Return exactly those lines of the material below that fall between the line holding "Блокирование Telegram. Как" and the line holding "Минпросвещения определило порядок", inclusive.

_ _ _ _ _

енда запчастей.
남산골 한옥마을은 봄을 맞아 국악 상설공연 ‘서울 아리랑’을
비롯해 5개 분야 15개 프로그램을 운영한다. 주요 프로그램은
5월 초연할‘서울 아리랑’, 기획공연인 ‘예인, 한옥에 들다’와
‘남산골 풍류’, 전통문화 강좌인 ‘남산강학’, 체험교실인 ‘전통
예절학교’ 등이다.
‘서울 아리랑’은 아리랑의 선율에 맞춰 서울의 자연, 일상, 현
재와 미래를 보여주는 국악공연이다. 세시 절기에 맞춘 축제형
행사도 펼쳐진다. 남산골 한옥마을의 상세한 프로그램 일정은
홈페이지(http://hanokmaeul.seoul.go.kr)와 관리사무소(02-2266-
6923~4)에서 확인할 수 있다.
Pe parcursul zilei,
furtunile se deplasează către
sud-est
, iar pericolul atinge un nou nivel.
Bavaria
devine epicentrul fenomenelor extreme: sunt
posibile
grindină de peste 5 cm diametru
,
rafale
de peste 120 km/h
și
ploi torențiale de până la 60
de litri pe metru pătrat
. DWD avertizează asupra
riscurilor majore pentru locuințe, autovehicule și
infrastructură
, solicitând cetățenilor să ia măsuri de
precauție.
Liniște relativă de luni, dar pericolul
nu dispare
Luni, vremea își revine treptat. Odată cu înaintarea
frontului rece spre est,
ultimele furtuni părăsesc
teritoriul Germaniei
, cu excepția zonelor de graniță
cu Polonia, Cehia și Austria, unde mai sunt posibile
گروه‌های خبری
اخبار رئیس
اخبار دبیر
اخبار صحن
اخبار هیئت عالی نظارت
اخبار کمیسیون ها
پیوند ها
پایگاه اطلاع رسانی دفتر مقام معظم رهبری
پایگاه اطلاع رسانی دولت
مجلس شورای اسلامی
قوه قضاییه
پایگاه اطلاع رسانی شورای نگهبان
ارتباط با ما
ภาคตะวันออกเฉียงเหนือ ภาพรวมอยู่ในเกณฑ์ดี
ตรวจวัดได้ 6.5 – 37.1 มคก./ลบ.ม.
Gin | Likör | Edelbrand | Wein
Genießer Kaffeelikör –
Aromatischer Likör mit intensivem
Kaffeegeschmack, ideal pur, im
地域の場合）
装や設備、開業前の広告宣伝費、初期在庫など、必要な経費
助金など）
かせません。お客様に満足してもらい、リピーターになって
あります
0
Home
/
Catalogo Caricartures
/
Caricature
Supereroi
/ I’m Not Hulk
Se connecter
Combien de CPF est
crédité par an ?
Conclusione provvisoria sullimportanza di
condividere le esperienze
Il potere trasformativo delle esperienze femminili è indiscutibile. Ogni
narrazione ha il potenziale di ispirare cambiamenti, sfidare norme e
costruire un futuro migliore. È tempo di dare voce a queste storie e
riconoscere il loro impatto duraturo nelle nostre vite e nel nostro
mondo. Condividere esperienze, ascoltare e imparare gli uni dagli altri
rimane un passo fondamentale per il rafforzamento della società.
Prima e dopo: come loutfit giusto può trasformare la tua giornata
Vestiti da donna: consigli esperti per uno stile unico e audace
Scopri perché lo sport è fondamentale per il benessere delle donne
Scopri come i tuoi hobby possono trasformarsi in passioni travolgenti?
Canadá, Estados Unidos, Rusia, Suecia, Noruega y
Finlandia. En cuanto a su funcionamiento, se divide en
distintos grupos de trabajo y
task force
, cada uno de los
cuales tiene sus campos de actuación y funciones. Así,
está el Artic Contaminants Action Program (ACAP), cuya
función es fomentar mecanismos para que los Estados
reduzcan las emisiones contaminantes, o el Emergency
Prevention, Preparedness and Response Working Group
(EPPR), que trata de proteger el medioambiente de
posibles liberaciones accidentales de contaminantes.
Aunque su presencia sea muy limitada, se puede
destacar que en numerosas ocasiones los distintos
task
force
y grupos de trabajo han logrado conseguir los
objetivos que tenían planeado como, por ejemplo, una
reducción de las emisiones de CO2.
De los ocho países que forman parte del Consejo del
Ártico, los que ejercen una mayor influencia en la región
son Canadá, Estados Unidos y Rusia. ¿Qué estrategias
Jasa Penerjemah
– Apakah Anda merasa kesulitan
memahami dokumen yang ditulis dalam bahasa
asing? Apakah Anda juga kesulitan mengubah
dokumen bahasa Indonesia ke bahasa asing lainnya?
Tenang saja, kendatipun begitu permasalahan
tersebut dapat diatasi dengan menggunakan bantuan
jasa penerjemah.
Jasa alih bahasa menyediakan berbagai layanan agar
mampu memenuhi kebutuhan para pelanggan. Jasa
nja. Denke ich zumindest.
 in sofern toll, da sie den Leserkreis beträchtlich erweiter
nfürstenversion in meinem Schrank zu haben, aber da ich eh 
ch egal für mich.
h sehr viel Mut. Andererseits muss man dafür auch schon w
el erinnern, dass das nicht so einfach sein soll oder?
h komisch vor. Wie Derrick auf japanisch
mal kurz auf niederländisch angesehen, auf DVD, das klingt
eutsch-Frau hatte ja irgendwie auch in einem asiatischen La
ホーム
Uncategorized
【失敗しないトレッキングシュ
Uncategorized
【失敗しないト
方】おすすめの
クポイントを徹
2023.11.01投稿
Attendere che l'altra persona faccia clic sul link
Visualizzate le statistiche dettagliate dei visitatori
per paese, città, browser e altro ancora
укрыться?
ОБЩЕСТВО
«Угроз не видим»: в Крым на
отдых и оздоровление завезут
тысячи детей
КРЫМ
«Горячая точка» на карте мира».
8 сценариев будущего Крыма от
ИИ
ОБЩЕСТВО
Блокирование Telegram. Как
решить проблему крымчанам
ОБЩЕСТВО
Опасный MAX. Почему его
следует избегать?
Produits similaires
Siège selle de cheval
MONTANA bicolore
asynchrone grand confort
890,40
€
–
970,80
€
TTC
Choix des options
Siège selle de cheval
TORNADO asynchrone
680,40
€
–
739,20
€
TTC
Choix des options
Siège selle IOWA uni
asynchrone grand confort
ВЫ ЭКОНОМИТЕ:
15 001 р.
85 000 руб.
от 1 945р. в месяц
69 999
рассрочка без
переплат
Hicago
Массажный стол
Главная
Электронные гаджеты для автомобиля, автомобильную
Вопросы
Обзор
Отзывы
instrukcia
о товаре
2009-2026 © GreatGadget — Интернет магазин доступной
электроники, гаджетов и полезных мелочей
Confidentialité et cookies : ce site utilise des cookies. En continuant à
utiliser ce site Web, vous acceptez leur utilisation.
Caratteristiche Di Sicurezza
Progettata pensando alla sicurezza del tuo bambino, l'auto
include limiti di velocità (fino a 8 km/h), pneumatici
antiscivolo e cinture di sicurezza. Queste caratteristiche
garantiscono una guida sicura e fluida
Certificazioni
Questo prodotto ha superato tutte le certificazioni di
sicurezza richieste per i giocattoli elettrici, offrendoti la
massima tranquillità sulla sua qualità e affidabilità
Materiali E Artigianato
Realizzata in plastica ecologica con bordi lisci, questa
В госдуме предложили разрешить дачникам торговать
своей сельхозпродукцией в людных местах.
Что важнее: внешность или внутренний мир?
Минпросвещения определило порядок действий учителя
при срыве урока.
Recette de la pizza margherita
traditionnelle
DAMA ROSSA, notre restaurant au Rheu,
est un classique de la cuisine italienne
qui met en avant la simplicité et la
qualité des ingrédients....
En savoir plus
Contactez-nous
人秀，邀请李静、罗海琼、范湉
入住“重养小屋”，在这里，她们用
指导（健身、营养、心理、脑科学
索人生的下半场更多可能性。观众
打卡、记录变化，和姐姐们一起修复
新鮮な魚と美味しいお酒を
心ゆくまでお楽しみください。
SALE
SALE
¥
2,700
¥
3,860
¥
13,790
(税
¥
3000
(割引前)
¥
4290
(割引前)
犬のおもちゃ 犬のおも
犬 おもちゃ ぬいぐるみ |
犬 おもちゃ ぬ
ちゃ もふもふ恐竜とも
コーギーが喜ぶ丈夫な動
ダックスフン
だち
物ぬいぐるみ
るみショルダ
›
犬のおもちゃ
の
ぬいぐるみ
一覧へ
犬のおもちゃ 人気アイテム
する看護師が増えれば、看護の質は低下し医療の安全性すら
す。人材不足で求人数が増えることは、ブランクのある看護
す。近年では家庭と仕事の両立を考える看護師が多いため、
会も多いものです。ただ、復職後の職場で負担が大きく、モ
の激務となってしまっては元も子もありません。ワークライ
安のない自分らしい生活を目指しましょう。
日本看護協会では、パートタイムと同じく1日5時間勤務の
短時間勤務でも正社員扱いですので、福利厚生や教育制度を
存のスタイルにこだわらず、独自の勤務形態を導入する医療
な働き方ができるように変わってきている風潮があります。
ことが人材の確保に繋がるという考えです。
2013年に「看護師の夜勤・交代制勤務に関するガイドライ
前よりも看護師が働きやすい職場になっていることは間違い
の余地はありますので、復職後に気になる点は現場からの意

_ _ _ _ _

» Answer to this task
Блокирование Telegram. Как
решить проблему крымчанам
ОБЩЕСТВО
Опасный MAX. Почему его
следует избегать?
Produits similaires
Siège selle de cheval
MONTANA bicolore
asynchrone grand confort
890,40
€
–
970,80
€
TTC
Choix des options
Siège selle de cheval
TORNADO asynchrone
680,40
€
–
739,20
€
TTC
Choix des options
Siège selle IOWA uni
asynchrone grand confort
ВЫ ЭКОНОМИТЕ:
15 001 р.
85 000 руб.
от 1 945р. в месяц
69 999
рассрочка без
переплат
Hicago
Массажный стол
Главная
Электронные гаджеты для автомобиля, автомобильную
Вопросы
Обзор
Отзывы
instrukcia
о товаре
2009-2026 © GreatGadget — Интернет магазин доступной
электроники, гаджетов и полезных мелочей
Confidentialité et cookies : ce site utilise des cookies. En continuant à
utiliser ce site Web, vous acceptez leur utilisation.
Caratteristiche Di Sicurezza
Progettata pensando alla sicurezza del tuo bambino, l'auto
include limiti di velocità (fino a 8 km/h), pneumatici
antiscivolo e cinture di sicurezza. Queste caratteristiche
garantiscono una guida sicura e fluida
Certificazioni
Questo prodotto ha superato tutte le certificazioni di
sicurezza richieste per i giocattoli elettrici, offrendoti la
massima tranquillità sulla sua qualità e affidabilità
Materiali E Artigianato
Realizzata in plastica ecologica con bordi lisci, questa
В госдуме предложили разрешить дачникам торговать
своей сельхозпродукцией в людных местах.
Что важнее: внешность или внутренний мир?
Минпросвещения определило порядок действий учителя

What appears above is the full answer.